Ten tydzień obfituje w posiedzenia najważniejszych banków centralnych po obydwu stronach oceanu. Wczoraj wieczorem czasu polskiego decyzję w sprawie wysokości stóp procentowych podjął amerykański FED, który zgodnie z oczekiwaniami rynku podwyższył stopy procentowe o 50 pb. do poziomu 4,5%. Pomimo wyhamowania tempa podwyżek i początkowej silnej reakcji wzrostowej na amerykańskim parkiecie, ostatecznie impuls popytowy został zanegowany a S&P500 oraz NASDAQ zakończyły sesje na niewielkich minusach. Nastroje inwestorów popsuł Jerome Powell, który pomimo wyraźnego hamowania dynamiki inflacji potwierdzonego wtorkowymi odczytami, w dalszym ciągu utrzymuje jastrzębią retorykę. Prezes Rezerwy Federalnej podkreśla, że to nie jest czas na obniżki stóp, a restrykcyjna polityka zostanie utrzymana.
Na podstawie tzw. “kropek fedu” mediana oczekiwań co do poziomu stóp procentowych w przyszłym roku wzrosła z 4,6% we wrześniu do 5,1% w grudniu.
Rysunek 1. Oczekiwania względem poziomu stóp procentowych w następnych latach, źródło:www.ft.com
EBC nie ma wyboru – kolejne podwyżki na horyzoncie
Europejski Bank Centralny z wyraźnym opóźnieniem (szczególnie względem FED) rozpoczął zacieśnianie polityki monetarnej w postaci podwyżek stóp procentowych.
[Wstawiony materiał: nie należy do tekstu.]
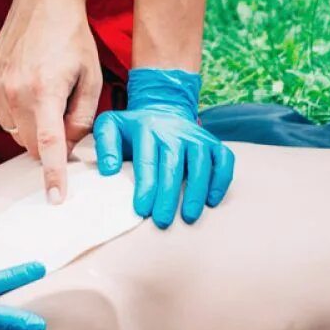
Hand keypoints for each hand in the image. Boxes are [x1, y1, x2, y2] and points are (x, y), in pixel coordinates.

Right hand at [0, 0, 101, 204]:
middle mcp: (14, 92)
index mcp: (44, 91)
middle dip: (49, 142)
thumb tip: (68, 147)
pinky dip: (18, 112)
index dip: (52, 175)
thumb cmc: (73, 38)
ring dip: (33, 125)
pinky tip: (30, 86)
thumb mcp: (91, 78)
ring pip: (16, 132)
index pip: (48, 146)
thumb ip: (82, 119)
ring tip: (47, 91)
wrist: (44, 0)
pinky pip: (3, 116)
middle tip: (65, 115)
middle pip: (31, 144)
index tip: (54, 198)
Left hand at [91, 68, 234, 227]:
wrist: (163, 108)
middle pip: (174, 164)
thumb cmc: (133, 129)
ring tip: (189, 217)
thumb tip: (109, 169)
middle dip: (169, 194)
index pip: (147, 159)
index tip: (142, 210)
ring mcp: (196, 136)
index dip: (146, 186)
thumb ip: (105, 145)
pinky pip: (223, 160)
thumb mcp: (110, 126)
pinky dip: (221, 179)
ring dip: (197, 191)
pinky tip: (211, 201)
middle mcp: (174, 131)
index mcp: (147, 128)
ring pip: (201, 162)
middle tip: (163, 221)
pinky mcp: (213, 142)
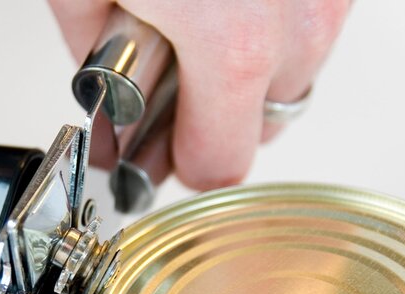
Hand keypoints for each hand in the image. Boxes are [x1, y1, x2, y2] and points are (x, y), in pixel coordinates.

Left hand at [49, 0, 349, 188]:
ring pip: (295, 74)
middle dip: (215, 116)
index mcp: (231, 40)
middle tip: (173, 78)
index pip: (219, 164)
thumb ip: (90, 50)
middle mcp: (300, 17)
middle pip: (262, 126)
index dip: (178, 163)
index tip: (158, 150)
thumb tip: (107, 98)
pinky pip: (313, 24)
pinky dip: (277, 24)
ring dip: (251, 70)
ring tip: (203, 20)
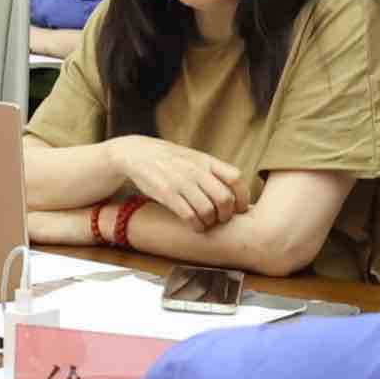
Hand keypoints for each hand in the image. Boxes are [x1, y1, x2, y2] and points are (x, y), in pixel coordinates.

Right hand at [115, 139, 252, 228]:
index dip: (242, 197)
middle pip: (224, 198)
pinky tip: (195, 226)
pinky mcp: (166, 193)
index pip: (235, 178)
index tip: (240, 208)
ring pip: (208, 210)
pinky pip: (189, 215)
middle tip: (221, 219)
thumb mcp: (194, 158)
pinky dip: (196, 225)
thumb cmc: (170, 160)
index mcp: (206, 160)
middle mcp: (195, 170)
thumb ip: (213, 171)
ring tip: (206, 223)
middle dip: (226, 215)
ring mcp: (181, 181)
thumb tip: (237, 193)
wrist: (136, 153)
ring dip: (210, 222)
Najbardziej prawdopodobnym scenariuszem dla dzisiejszego posiedzenia jest podwyżka stóp o 50 pb. do poziomu 2%. Wprawdzie możemy obserwować pewne wyhamowanie inflacji w granicach 10% dla strefy euro, ale w dalszym ciągu jest to 5-krotnie większa wartość niż cel inflacyjny.
Rysunek 2. Inflacja w strefie euro
Potrzebę kontynuacji obecnej polityki podkreśliła Prezes EBC Christina Lagarde podczas wystąpienia pod koniec listopada w Brukseli. Biorąc pod uwagę wstrzemięźliwość w składaniu deklaracji podczas konferencji prasowych oraz dosyć sztampowe oświadczenia towarzyszące, dzisiejsze posiedzenie nie powinno przynieść żadnych nieoczekiwanych rozwiązań.
Spadek inflacji w UK nie zatrzyma BOE w podwyżkach stóp
W gronie banków centralnych, które dynamicznie podwyższają stopy procentowe znajduje się również Bank of England. Sytuacja z punktu widzenia inflacji jest niemal identyczna jak w eurolandzie i kształtuje się w granicach 10-11%. Konsensus rynkowy zakłada podwyżkę o 50 pb. co jest bardzo prawdopodobnym scenariuszem, w związku z tym uwaga inwestorów powinna skupić się na oświadczeniu towarzyszącym oraz rozkładowi głosów. Wśród 10 członków zarządu scenariuszem bazowym jest 9 głosów za podwyżką, 1 głos za utrzymaniem obecnego poziomu.
Rysunek 3. Rozkład głosów w zarządzie Bank of England
Każdy ubytek z grona jastrzębi może być odebrany jako gołębi sygnał przez rynek, co w konsekwencji powinno skutkować wyhamowaniem ostatniego umocnienia funta brytyjskiego szczególnie względem dolara amerykańskiego.
SNB odchodzi od polityki ujemnych stóp procentowych
Dzisiaj w godzinach porannych decyzję w sprawie wysokości stóp procentowych podjął Szwajcarski Bank Narodowy. Zgodnie z oczekiwaniami SNB zdecydował się na podwyżkę o kolejne 50pb, do poziomu 1%. W opublikowanym oświadczeniu bank wyraża gotowość do kolejnych ruchów z uwagi na podwyższoną inflację, która ma uderzyć ponownie w drugiej połowie przyszłego roku.
To oznacza, że trend spadkowy na parze walutowej USDCHF ma duże szanse kontynuacji. W reakcji na dzisiejszą decyzję możemy obserwować umiarkowane wzrosty, które zmierzają w okolice silnej konfluencji linii trendu spadkowego oraz poziomu oporu zlokalizowanego w rejonie cenowym 0.9320.
Rysunek 4. Analiza techniczna USDCHF
Warto obserwować ten obszar, gdyż silna reakcja podażowa w tym miejscu może być punktem wyjścia dla kolejnej fali spadkowej z celami już poniżej 0.92. Z drugiej strony, jeżeli byki łatwo uporają się z tym rejonem, wówczas kupujący mogą rozwinąć impuls w pobliże 0.9380.